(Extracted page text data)

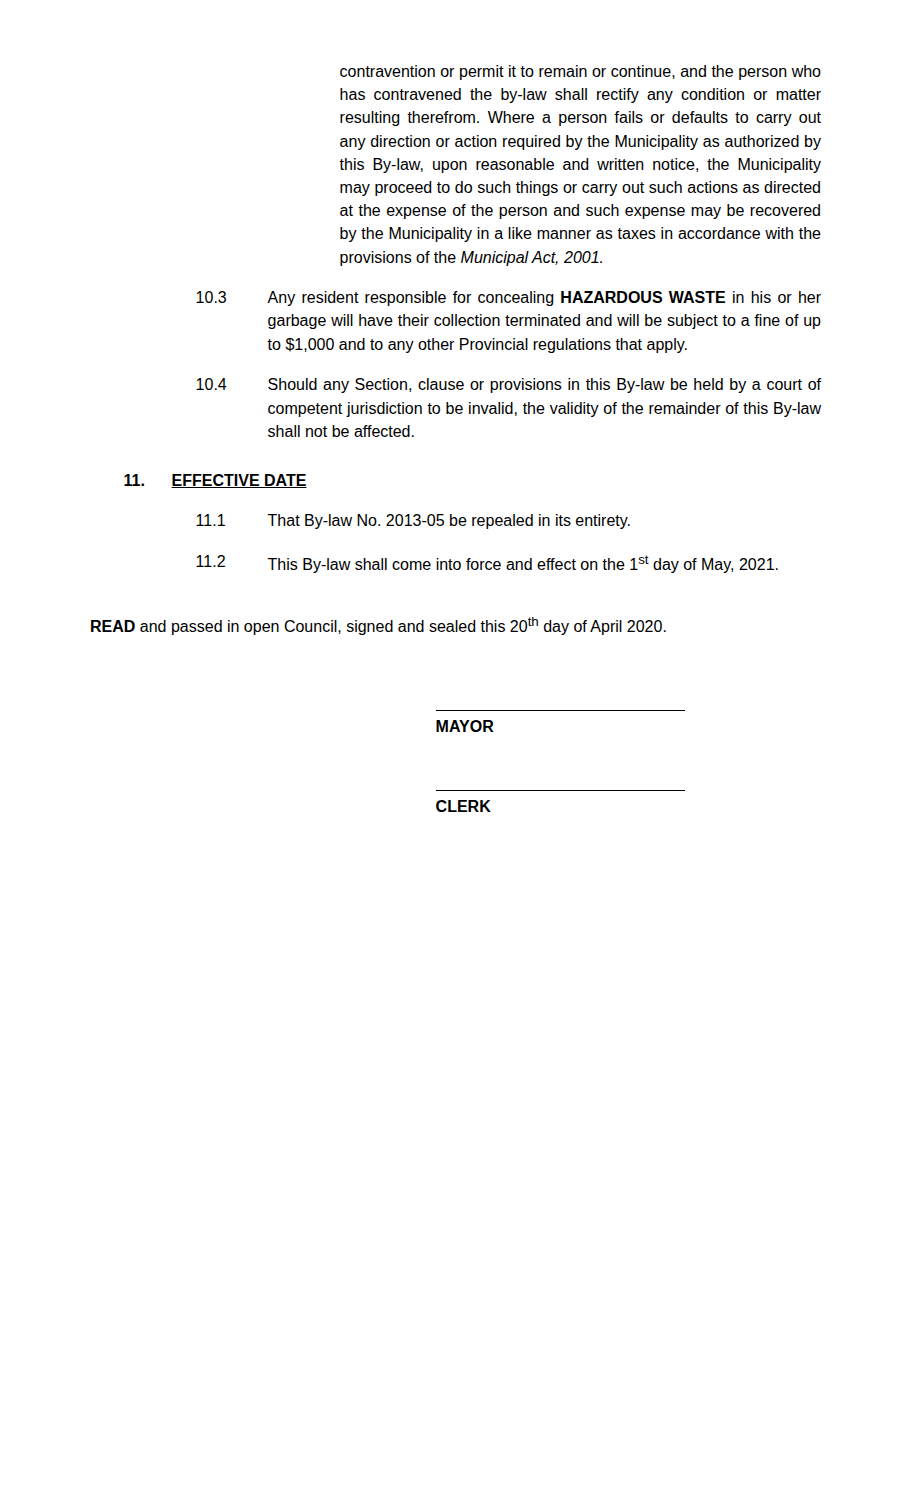contravention or permit it to remain or continue, and the person who has contravened the by-law shall rectify any condition or matter resulting therefrom. Where a person fails or defaults to carry out any direction or action required by the Municipality as authorized by this By-law, upon reasonable and written notice, the Municipality may proceed to do such things or carry out such actions as directed at the expense of the person and such expense may be recovered by the Municipality in a like manner as taxes in accordance with the provisions of the Municipal Act, 2001.
10.3
Any resident responsible for concealing HAZARDOUS WASTE in his or her garbage will have their collection terminated and will be subject to a fine of up to $1,000 and to any other Provincial regulations that apply.
10.4
Should any Section, clause or provisions in this By-law be held by a court of competent jurisdiction to be invalid, the validity of the remainder of this By-law shall not be affected.
11.
EFFECTIVE DATE
11.1
That By-law No. 2013-05 be repealed in its entirety.
11.2
This By-law shall come into force and effect on the 1st day of May, 2021.
READ and passed in open Council, signed and sealed this 20th day of April 2020.
MAYOR
CLERK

§ **Task**
Exactly the lines from the one containing "READ and passed" through the end of the entries above must be output, and no others.

§ **Your response**
READ and passed in open Council, signed and sealed this 20th day of April 2020.
MAYOR
CLERK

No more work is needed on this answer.